[Instructions to follow] Give the number of lines in the data that contain "type", and nothing more.
(Information Opens)
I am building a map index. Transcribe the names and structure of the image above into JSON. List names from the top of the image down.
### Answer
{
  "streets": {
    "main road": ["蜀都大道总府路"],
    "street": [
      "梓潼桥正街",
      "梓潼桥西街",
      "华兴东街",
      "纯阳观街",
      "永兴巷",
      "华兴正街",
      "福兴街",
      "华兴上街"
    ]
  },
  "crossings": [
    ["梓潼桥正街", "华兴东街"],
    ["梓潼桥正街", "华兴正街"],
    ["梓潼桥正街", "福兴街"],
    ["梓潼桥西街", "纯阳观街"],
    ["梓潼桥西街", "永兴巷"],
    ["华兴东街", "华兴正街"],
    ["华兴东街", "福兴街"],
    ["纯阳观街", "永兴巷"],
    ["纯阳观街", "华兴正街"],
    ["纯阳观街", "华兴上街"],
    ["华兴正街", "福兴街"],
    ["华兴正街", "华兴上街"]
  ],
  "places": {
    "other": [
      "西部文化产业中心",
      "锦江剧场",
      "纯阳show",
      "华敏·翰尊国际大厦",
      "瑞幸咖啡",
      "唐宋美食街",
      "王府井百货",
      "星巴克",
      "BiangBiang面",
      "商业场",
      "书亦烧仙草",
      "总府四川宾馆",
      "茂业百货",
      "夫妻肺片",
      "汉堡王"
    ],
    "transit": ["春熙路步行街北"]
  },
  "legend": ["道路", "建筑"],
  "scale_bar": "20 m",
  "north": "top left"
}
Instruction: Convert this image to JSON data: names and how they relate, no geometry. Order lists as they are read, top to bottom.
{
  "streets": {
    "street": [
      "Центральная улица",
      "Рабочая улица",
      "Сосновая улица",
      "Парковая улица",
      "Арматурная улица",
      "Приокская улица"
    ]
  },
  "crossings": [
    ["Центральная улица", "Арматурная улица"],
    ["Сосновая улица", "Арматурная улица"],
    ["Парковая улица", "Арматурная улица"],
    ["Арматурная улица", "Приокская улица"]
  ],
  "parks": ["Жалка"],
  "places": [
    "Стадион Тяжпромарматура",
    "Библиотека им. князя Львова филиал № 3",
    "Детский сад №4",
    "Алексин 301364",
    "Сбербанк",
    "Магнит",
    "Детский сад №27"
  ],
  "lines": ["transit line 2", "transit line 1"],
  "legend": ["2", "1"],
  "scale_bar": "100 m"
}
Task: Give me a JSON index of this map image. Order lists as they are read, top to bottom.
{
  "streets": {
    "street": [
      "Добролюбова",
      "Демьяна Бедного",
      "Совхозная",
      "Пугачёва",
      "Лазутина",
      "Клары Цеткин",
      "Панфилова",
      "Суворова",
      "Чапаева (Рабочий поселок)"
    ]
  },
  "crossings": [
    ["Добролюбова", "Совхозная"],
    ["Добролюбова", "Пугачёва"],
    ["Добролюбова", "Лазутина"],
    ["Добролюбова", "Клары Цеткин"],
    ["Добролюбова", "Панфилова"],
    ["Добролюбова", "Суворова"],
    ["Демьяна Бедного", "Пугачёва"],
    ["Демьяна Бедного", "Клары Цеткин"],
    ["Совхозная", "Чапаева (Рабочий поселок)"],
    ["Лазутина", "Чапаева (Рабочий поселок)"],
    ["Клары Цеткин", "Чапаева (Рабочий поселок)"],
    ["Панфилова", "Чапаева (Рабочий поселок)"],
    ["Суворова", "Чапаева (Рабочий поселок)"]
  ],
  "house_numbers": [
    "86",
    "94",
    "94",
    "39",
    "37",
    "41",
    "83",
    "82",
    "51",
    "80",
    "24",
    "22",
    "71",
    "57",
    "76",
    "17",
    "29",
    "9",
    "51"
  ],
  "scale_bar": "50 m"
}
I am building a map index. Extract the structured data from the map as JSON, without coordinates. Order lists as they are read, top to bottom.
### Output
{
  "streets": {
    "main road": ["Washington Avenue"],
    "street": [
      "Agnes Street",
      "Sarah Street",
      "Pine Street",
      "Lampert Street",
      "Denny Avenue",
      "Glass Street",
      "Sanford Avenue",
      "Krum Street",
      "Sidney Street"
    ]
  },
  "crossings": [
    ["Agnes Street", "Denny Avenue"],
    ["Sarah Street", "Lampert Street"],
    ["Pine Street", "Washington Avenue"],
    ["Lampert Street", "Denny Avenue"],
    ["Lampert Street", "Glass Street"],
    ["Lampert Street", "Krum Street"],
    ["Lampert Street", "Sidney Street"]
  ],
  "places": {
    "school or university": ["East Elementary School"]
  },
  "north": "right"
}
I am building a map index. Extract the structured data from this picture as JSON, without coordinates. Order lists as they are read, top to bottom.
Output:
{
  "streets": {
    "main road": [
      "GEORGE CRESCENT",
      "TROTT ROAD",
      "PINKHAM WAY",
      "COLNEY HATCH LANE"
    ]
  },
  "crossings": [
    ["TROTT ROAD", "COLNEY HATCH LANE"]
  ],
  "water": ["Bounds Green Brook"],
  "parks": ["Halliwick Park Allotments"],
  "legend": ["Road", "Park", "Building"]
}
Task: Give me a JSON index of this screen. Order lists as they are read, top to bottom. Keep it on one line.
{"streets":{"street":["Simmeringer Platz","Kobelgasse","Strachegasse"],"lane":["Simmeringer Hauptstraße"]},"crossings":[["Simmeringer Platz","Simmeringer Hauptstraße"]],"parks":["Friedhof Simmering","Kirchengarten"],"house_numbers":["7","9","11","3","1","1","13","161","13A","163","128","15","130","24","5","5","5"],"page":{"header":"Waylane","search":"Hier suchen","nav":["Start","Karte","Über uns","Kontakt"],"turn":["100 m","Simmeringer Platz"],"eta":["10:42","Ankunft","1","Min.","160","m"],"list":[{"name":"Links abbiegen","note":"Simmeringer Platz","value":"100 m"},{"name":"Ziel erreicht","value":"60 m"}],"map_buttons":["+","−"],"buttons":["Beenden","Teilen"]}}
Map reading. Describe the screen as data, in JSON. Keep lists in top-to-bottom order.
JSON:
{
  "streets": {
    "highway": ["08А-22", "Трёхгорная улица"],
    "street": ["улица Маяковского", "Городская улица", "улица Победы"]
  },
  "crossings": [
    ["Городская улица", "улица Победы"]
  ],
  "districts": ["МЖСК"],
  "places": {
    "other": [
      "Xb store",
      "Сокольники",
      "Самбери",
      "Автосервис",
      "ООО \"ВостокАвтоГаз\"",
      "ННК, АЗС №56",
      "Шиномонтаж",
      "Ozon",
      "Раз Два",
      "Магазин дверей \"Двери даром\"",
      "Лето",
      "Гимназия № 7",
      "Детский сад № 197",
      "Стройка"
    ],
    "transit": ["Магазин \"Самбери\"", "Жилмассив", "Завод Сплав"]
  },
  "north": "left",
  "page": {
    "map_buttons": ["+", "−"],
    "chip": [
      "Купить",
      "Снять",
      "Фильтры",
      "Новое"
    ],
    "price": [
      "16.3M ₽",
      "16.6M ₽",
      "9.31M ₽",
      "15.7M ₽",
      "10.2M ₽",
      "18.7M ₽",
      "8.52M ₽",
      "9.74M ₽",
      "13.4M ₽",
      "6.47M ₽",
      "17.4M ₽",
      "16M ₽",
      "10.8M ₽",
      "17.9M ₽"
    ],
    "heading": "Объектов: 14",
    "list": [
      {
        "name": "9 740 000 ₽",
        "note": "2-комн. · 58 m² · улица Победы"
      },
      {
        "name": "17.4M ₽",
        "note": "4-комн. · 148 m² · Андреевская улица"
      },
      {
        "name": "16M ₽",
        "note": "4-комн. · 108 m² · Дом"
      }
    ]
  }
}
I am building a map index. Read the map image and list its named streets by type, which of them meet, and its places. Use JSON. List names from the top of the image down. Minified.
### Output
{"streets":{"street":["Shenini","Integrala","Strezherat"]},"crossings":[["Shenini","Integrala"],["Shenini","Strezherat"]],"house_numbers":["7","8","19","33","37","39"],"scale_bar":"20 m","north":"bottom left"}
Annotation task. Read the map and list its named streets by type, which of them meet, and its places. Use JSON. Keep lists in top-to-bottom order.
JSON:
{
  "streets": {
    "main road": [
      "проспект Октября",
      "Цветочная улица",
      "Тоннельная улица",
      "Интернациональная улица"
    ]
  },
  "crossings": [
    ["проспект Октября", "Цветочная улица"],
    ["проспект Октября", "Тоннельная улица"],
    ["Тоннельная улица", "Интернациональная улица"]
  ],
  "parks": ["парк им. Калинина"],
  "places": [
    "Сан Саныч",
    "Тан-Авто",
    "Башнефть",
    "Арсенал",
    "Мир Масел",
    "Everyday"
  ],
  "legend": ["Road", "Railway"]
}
(Information Closes)
[Response to this exercise] 2